My mind turned to the lesson on the French Revolution when Gardner, in response to a question, pointed out that, “while most people cannot remember how they learned about the French Revolution,” they can easily name works of art they know or have seen. Instead of thinking of my previous encounters with notable works in museums or theaters, my mind jumped to how I learned about the storming of the Bastille and the tenets of constitutional monarchy years ago. The “beauty” I gleaned from that lesson doesn't match the mystique of a Renoir or the palace at Versailles , but it still remains, in my mind, a certain type of beauty. The silliness of the moment, coupled with a historical slogan, made me focus on the details, and appreciate the form—I doubt I would have remembered as much had I only read about the events in a textbook. Instead of melting from my memory like most of my high-school experiences, it remains memorialized, like a fresco or Grecian urn.

Gardner stressed in his lecture that changing tastes in beauty are to be expected, but it is important for them to be catalogued, and to understand why such shifts in appreciation and value are occurring. On the one hand, he said, it is wrong to devalue something of previous worth because something new and exciting has come along (Shakespeare, the Beatles, and Taylor Swift were all mentioned). “Works don’t change, but people change. What you value, and why you value, will change,” he explained. He suggested that students keep track of their aesthetic tastes and how these change, the way a child grows to appreciate the tastes of broccoli and other more complex foods over time.

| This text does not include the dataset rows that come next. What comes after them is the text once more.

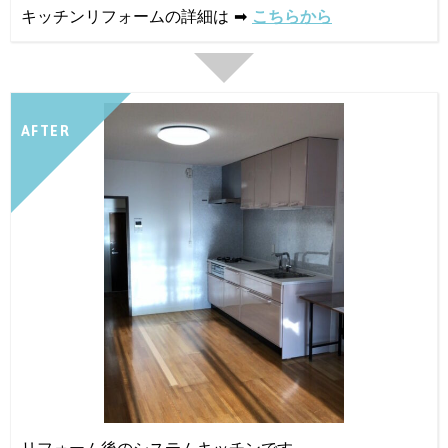
キッチンリフォームの詳細は ➡
こちらから
AFTER
リフォーム後のシステムキッチンです。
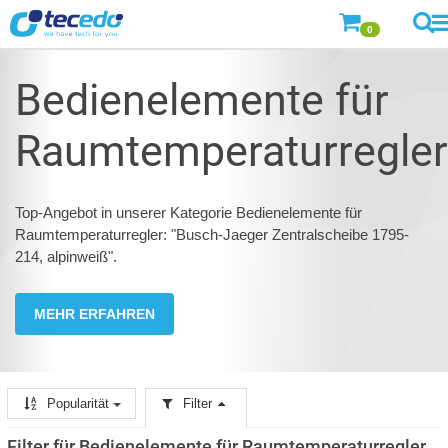
0
Bedienelemente für
Raumtemperaturregler
Top-Angebot in unserer Kategorie Bedienelemente für
Raumtemperaturregler: "Busch-Jaeger Zentralscheibe 1795-
214, alpinweiß".
MEHR ERFAHREN
Popularität
Filter
Filter für Bedienelemente für Raumtemperaturregler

When my teacher suddenly shouted three French words I didn’t understand in the middle of a sleepy high-school day, I laughed in the moment, but was probably mostly concerned with how I would be graded on the information imparted during the otherwise un-noteworthy day. But as a college student, I am constantly evaluating my best techniques for productivity, and am grateful when a song, image, or mnemonic device helps me remember specific facts. Over time, I have come to appreciate the value in a humorous moment that allows me to recall detailed information years later. Make no mistake—I am still the last person you would want as a tour guide in an art museum, despite my revelation about a distant memory and its application to art and beauty. Still, I can promise you that I won’t be the one using the Mona Lisa as a door prop. 

Olivia Munk 16 is one of this magazines current Berta Greenwald Ledecky Undergraduate Fellows.